Who’s who in the Zoo – Martin Jones

In the third of our Who’s who in the Zoo series, meet Etch A Cell‘s Dr Martin Jones

– Helen


HarryMugshot - Martin Jones.png

Project: Etch A Cell

Researcher: Martin Jones, Deputy Head of Microscopy Prototyping

Location: Electron Microscopy Science Technology Platform, The Francis Crick Institute, London, UK


What are your main research interests?

Imaging and image analysis.


Who else is in your project team? What are their roles?

Lucy Collinson (head of EM STP) leads the EM team, Chris Peddie (Principal Laboratory Research Scientist) acquired the data, Anne Weston (Senior Laboratory Research Scientist) performed the expert analysis.
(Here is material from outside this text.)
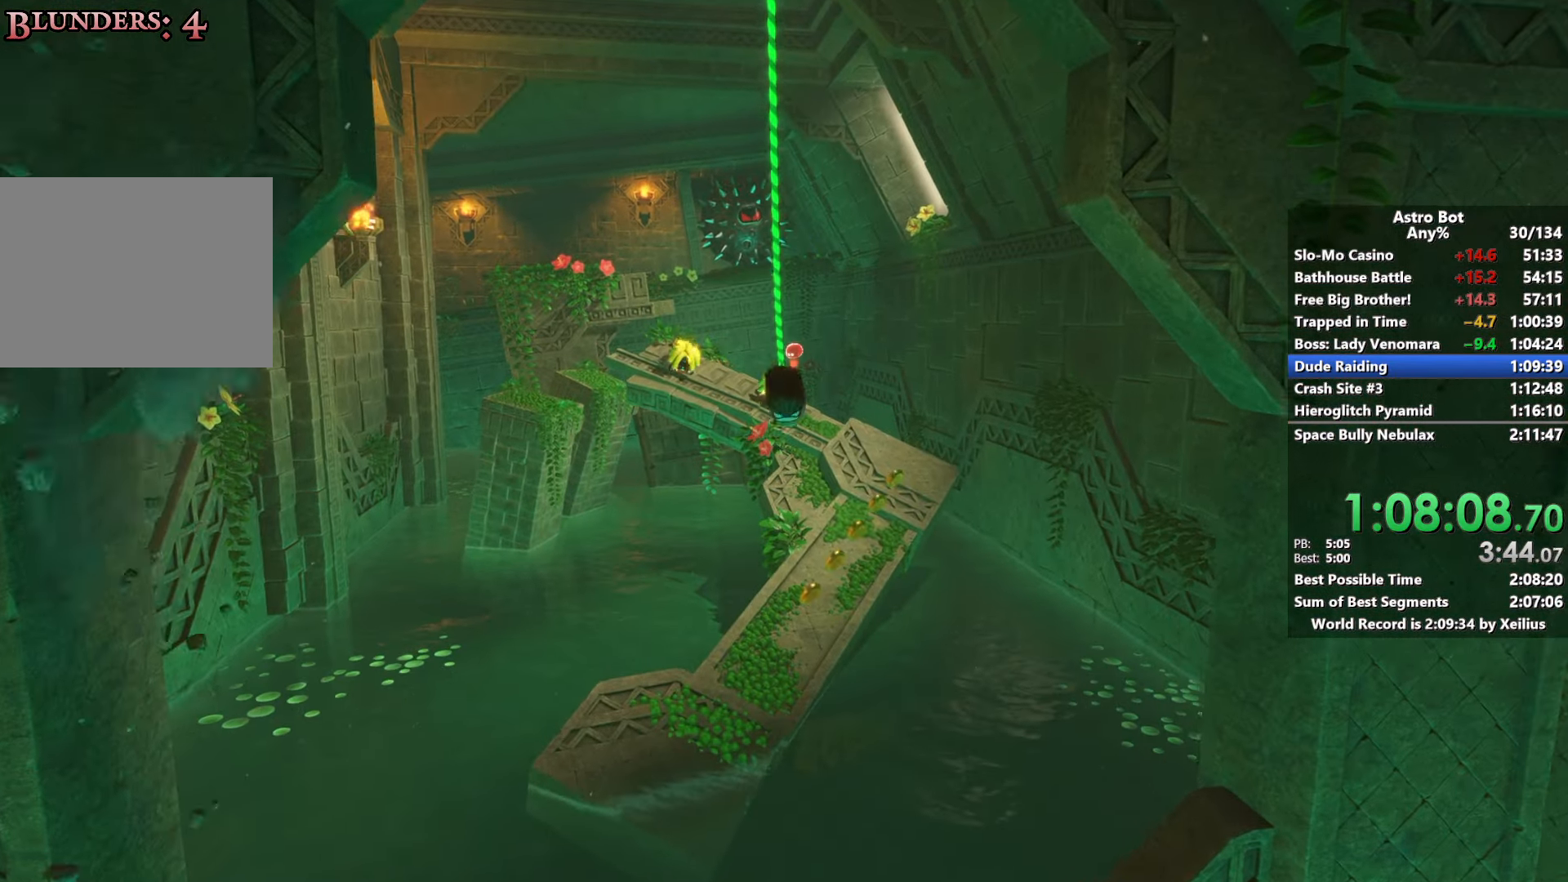
{"buttons": [], "left_stick": "up", "right_stick": "center", "events": [[17, "CROSS", "down"], [267, "CROSS", "up"]]}
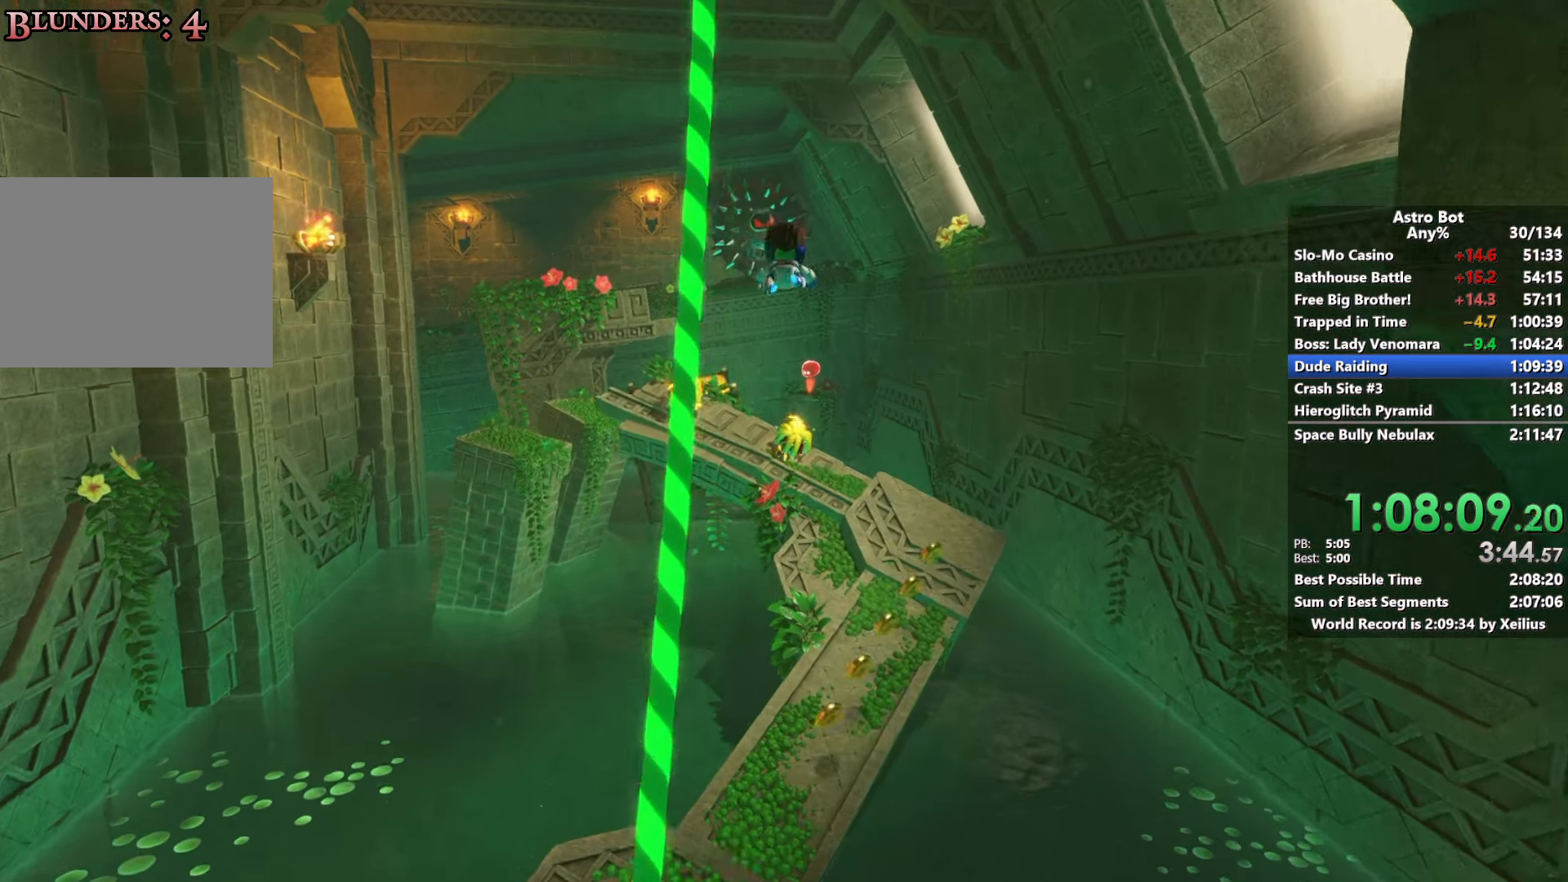
{"buttons": ["CROSS"], "left_stick": "up", "right_stick": "center", "events": [[33, "CROSS", "down"]]}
Tell us more about the data used in your project

The images are from our “serial block face scanning electron microscope” and are of small groups of HeLa cells (a type of cancer cell). The electron microscope allows us to see objects down to a few billionths of a metre in size. Each cell is divided up into around 200-300 individual sections (like a loaf of sliced bread) so we can see the insides of the cell. To start with we hope to analyse around 50 cells, but as a core facility we have an endless supply of different types of data we’d like to analyse!


How do Zooniverse volunteers contribute to your research? 

The Zooniverse volunteers help us with our “segmentation” task – tracing a line over the nuclear envelope, which is a very important membrane inside the cell that separates the nucleus from the rest of the cell.


What have been the biggest challenges in setting up your project?

One of the key advantages of the citizen science approach is that we can have several different volunteers analyse each image, allowing us to combine the results to get a statistical understanding of the data. Combining the volunteers’ work in the most effective way possible turns out to be pretty tricky though! Especially since our data is stored as lots of individual lines, meaning a simple average doesn’t really work.


What discoveries, and other outputs, has your project led to so far?

The first thing we wanted to make sure was that the data we get is good enough, which thankfully it looks like it is! Even that was perhaps a bit unexpected to some people! We’ve found it has been popular as an education and outreach tool too, with reports of teachers using it in their classes to teach about cells. We’ve also shown it off at an event at the Natural History Museum in London and a CRUK event in Manchester and spoken about it at several conferences around the world. We’re writing up the first journal article about it right now in fact!


Once you’ve finished collecting data, what research questions do you hope to be able to answer?

While electron microscopy produces amazingly detailed images, there are very few studies where data has been fully quantified at large scale, since it’s such a labour-intensive process at the moment. By measuring the shapes of each object (nucleus, mitochondria etc.) in different types of cell we can perform robust quantitative comparisons that are not currently possible. This sort of knowledge will help us to understand many different diseases, like cancer, malaria and tuberculosis, as well as help us find effective treatments for those diseases.


What’s in store for your project in the future?

There’s a lot more to come from Etch a cell! We have plenty more data that we’d like to analyse in the same way – tracing outlines – but for some other objects inside a cell we think a different approach might be easier and more effective. We’re working on a few options, and hopefully future iterations will be easier for people to work with on mobile devices. In parallel, we’re also building an artificial intelligence system to use the results from Etch a cell to enable us to train computers to be as good at the task as humans.


What are your favourite other citizen research projects and why?

Bash The Bug was released at the same time as Etch a cell and is a really great project. EyeWire is another electron microscopy project that has been groundbreaking in the field of “connectomics” – trying to understand how the cells in brains are connected together. Cancer Research UK has produced several different projects with a great deal of success, it was our initial interaction with their team that brought citizen science to our attention in the first place.


What guidance would you give to other researchers considering creating a citizen research project?

Have a play around with the project builder, setting up a basic project is really easy!


And finally, when not at work, where are we most likely to find you?

I try to get outdoors as much as possible, whether that’s walking, running or cycling.